Saved entries:
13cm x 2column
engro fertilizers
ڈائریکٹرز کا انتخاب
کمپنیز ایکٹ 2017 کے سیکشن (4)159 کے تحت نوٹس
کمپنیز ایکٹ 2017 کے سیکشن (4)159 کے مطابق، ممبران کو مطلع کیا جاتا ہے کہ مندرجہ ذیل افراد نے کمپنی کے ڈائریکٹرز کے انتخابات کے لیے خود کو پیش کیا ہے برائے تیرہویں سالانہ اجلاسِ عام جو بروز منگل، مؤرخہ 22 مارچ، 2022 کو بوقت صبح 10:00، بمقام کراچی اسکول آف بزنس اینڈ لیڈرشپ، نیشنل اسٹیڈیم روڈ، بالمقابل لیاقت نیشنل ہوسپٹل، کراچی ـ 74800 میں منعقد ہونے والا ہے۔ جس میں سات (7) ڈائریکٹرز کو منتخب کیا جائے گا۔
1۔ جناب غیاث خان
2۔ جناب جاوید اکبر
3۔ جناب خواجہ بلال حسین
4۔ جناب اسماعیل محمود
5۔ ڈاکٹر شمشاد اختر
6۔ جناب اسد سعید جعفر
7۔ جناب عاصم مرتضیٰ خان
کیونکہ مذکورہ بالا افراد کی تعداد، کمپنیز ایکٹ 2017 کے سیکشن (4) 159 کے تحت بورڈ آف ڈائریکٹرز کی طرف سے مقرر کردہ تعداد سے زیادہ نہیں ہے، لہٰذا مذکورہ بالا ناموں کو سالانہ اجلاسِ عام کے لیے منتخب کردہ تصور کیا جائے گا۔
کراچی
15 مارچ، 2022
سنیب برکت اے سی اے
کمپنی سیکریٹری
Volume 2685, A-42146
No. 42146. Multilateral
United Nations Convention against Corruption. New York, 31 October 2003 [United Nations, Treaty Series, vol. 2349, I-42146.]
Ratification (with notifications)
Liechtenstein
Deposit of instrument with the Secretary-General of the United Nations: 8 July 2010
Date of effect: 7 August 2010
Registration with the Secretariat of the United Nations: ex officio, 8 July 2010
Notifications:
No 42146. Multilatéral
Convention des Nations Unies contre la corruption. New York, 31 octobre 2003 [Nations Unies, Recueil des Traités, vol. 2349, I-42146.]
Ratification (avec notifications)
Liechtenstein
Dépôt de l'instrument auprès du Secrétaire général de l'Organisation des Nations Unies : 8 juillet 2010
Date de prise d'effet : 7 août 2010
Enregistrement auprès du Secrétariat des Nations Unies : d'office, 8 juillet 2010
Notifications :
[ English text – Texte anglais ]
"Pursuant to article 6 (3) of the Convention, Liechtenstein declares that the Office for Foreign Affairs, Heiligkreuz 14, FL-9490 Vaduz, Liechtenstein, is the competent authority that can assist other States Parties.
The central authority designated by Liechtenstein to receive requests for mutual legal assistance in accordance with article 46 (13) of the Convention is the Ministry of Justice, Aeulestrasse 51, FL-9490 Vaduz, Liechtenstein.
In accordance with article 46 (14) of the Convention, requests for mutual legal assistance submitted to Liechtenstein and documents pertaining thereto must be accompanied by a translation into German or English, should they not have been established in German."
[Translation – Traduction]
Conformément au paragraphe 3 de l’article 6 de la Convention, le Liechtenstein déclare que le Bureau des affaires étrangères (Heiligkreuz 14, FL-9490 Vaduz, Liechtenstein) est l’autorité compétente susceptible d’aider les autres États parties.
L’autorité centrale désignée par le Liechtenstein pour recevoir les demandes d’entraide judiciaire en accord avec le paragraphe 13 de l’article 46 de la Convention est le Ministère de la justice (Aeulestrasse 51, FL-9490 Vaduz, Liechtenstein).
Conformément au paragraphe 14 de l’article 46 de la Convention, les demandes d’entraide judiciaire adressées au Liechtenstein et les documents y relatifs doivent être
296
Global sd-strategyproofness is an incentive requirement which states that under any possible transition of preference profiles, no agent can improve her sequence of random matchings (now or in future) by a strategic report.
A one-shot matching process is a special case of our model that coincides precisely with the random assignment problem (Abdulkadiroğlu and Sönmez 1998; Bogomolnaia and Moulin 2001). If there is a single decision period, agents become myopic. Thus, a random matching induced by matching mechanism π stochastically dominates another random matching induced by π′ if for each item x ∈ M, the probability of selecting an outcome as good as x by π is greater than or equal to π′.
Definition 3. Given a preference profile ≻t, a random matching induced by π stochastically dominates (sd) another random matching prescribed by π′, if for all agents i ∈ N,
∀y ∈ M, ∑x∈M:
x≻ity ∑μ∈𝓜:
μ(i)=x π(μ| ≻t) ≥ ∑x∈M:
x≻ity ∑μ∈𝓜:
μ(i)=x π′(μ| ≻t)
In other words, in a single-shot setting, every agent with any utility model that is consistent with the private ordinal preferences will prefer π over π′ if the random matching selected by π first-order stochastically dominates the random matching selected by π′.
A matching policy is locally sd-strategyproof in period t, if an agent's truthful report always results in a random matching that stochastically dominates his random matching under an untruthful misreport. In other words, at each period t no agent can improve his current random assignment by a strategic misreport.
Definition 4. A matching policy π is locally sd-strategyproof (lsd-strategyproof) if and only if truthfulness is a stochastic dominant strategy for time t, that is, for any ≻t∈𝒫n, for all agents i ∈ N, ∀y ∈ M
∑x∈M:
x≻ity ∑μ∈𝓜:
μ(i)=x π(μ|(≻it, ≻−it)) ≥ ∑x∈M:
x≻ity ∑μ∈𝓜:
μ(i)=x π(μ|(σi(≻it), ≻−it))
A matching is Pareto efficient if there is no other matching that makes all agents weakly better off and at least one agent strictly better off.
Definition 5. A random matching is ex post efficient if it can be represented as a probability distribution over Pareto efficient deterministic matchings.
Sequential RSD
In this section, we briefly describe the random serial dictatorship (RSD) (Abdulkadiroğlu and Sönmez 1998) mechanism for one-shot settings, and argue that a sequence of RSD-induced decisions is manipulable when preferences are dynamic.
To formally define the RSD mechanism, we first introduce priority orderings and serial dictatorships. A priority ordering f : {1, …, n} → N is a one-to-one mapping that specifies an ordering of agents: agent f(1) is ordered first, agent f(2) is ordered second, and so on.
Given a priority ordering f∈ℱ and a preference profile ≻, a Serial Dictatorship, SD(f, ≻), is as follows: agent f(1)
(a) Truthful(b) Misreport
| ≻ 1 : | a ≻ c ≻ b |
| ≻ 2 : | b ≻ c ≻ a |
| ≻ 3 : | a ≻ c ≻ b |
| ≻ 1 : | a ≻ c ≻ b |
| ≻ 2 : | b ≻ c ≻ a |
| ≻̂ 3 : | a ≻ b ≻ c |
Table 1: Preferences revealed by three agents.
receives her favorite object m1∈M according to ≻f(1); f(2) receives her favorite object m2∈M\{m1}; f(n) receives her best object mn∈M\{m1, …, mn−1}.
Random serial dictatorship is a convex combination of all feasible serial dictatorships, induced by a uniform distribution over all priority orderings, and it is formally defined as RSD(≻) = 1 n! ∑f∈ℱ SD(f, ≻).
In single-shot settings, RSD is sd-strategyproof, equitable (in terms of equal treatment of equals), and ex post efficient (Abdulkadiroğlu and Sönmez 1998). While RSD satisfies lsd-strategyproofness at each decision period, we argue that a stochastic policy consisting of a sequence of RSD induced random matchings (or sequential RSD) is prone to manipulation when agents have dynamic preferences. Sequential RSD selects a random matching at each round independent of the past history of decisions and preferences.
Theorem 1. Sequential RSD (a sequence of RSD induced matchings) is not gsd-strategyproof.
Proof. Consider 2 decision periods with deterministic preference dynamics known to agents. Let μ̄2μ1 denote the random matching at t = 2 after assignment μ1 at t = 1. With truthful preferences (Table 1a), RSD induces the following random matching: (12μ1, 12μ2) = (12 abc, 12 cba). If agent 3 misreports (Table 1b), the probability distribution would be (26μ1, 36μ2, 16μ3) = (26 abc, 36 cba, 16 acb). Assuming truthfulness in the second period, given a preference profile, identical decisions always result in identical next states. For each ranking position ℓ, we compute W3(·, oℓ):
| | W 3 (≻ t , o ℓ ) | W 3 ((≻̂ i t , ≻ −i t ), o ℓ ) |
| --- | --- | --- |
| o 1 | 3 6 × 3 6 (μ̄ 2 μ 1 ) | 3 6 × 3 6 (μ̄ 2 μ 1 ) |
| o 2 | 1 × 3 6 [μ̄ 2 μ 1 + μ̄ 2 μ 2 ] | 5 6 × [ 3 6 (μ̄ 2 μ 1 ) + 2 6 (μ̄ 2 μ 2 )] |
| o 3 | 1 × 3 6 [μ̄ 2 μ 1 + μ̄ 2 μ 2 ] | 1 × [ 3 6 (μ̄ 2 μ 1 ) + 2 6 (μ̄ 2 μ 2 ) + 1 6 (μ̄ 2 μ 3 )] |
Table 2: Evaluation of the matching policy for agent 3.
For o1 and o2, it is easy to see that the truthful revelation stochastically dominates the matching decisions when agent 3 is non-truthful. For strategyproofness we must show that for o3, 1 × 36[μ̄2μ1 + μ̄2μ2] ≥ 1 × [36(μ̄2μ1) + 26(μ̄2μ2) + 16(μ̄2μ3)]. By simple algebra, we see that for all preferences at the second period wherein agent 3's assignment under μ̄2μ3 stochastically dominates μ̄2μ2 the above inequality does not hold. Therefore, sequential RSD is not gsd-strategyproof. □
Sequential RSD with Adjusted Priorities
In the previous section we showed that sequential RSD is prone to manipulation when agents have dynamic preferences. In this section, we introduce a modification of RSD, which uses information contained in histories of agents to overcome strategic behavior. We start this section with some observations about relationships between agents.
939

**Task brief**
Go through the records and report each line that contains "judiciaire".

**Exercise response**
L’autorité centrale désignée par le Liechtenstein pour recevoir les demandes d’entraide judiciaire en accord avec le paragraphe 13 de l’article 46 de la Convention est le Ministère de la justice (Aeulestrasse 51, FL-9490 Vaduz, Liechtenstein).
Conformément au paragraphe 14 de l’article 46 de la Convention, les demandes d’entraide judiciaire adressées au Liechtenstein et les documents y relatifs doivent être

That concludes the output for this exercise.